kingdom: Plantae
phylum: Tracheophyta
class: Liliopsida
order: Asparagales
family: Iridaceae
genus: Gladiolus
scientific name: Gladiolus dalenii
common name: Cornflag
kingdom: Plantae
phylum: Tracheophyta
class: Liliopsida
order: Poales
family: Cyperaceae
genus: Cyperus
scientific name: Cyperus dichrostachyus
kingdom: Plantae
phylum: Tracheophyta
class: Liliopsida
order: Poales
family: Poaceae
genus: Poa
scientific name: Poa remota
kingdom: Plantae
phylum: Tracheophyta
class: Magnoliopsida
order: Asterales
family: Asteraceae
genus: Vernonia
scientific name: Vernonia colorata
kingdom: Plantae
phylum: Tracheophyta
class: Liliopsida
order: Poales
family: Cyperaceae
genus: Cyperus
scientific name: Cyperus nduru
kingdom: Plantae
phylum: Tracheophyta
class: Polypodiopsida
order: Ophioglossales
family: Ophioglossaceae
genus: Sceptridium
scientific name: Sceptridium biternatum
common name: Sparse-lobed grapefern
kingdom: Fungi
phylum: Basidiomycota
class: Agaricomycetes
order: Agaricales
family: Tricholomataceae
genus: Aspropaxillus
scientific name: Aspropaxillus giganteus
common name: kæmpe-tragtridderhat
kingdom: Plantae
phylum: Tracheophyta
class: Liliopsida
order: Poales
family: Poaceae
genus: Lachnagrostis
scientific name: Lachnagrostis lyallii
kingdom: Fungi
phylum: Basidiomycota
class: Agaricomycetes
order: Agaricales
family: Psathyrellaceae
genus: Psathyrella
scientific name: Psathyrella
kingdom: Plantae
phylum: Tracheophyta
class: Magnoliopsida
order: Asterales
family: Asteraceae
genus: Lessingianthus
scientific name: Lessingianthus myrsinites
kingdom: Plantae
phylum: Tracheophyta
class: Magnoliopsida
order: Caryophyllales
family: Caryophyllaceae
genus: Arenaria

What to work on:
Can you reproduce all the entries above with each "scientific name" replaced by "species" and every other part unchanged?

Task result:
kingdom: Plantae
phylum: Tracheophyta
class: Liliopsida
order: Asparagales
family: Iridaceae
genus: Gladiolus
species: Gladiolus dalenii
common name: Cornflag
kingdom: Plantae
phylum: Tracheophyta
class: Liliopsida
order: Poales
family: Cyperaceae
genus: Cyperus
species: Cyperus dichrostachyus
kingdom: Plantae
phylum: Tracheophyta
class: Liliopsida
order: Poales
family: Poaceae
genus: Poa
species: Poa remota
kingdom: Plantae
phylum: Tracheophyta
class: Magnoliopsida
order: Asterales
family: Asteraceae
genus: Vernonia
species: Vernonia colorata
kingdom: Plantae
phylum: Tracheophyta
class: Liliopsida
order: Poales
family: Cyperaceae
genus: Cyperus
species: Cyperus nduru
kingdom: Plantae
phylum: Tracheophyta
class: Polypodiopsida
order: Ophioglossales
family: Ophioglossaceae
genus: Sceptridium
species: Sceptridium biternatum
common name: Sparse-lobed grapefern
kingdom: Fungi
phylum: Basidiomycota
class: Agaricomycetes
order: Agaricales
family: Tricholomataceae
genus: Aspropaxillus
species: Aspropaxillus giganteus
common name: kæmpe-tragtridderhat
kingdom: Plantae
phylum: Tracheophyta
class: Liliopsida
order: Poales
family: Poaceae
genus: Lachnagrostis
species: Lachnagrostis lyallii
kingdom: Fungi
phylum: Basidiomycota
class: Agaricomycetes
order: Agaricales
family: Psathyrellaceae
genus: Psathyrella
species: Psathyrella
kingdom: Plantae
phylum: Tracheophyta
class: Magnoliopsida
order: Asterales
family: Asteraceae
genus: Lessingianthus
species: Lessingianthus myrsinites
kingdom: Plantae
phylum: Tracheophyta
class: Magnoliopsida
order: Caryophyllales
family: Caryophyllaceae
genus: Arenaria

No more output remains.